Mining Truth launches campaign to highlight financial risk from PolyMet


Mining Truth launches campaign to highlight financial risk from PolyMet
$934 million damage deposit is needed to protect taxpayers

ST. PAUL, MINNESOTA – The Mining Truth coalition launched a public information campaign this week with a goal of ensuring Minnesota taxpayers are protected as permit applications are considered for PolyMet’s proposed sulfide mine in northern Minnesota. Billboards near the Minnesota Department of Natural Resources headquarters in St. Paul and along I-35 highlight the $934 million damage deposit experts say is needed to cover cleanup costs.

“PolyMet’s own permit application says polluted water from the site will require expensive treatment for decades, if not centuries, after this proposed mine closes” said Kathryn Hoffman, Executive Director of the Minnesota Center for Environmental Advocacy. “Unless Minnesota insists on a bankruptcy-proof, upfront damage deposit, taxpayers could be left with a huge cleanup bill.”
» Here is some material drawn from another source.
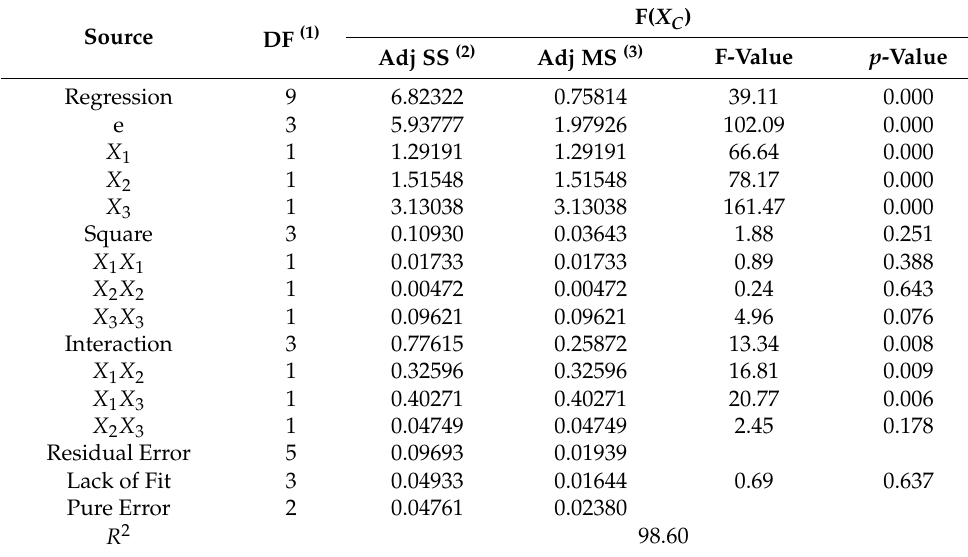
Table 4. Matrix design results for the experiments performed according to the Box–Behnken exper- imental design for the color response values (F( Xc )) of the sprayed SAEW droplet dispersion and contact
Mining expert Jim Kuipers authored the report on PolyMet’s damage deposit proposal (called “financial assurance.”) His report used the data provided by PolyMet for the cost to close the mine, and applied industry standard calculations for cost contingencies, inflation, and rate of return on investment. His conclusion was that $934 million in financial assurance would be needed to fully protect taxpayers. The Star Tribune and Duluth News Tribune covered his report in May.

PolyMet and the Minnesota Department of Natural Resources are currently negotiating the amount, form and timing of a damage deposit for PolyMet. In other states, bankrupt and abandoned mines have left behind pollution that will cost billions of dollars to clean up.

“Minnesota can’t afford to get this wrong,” stated Paul Austin, Executive Director of Conservation Minnesota. “Not protecting taxpayers from PolyMet’s cleanup costs would make this a risky financial deal for Minnesota.”

Mining Truth is a coalition of Conservation Minnesota, Friends of the Boundary Waters Wilderness, and the Minnesota Center for Environmental Advocacy formed in 2012 to provide a resource for Minnesotans to get facts about how sulfide mining and its potential impacts differ from iron mining.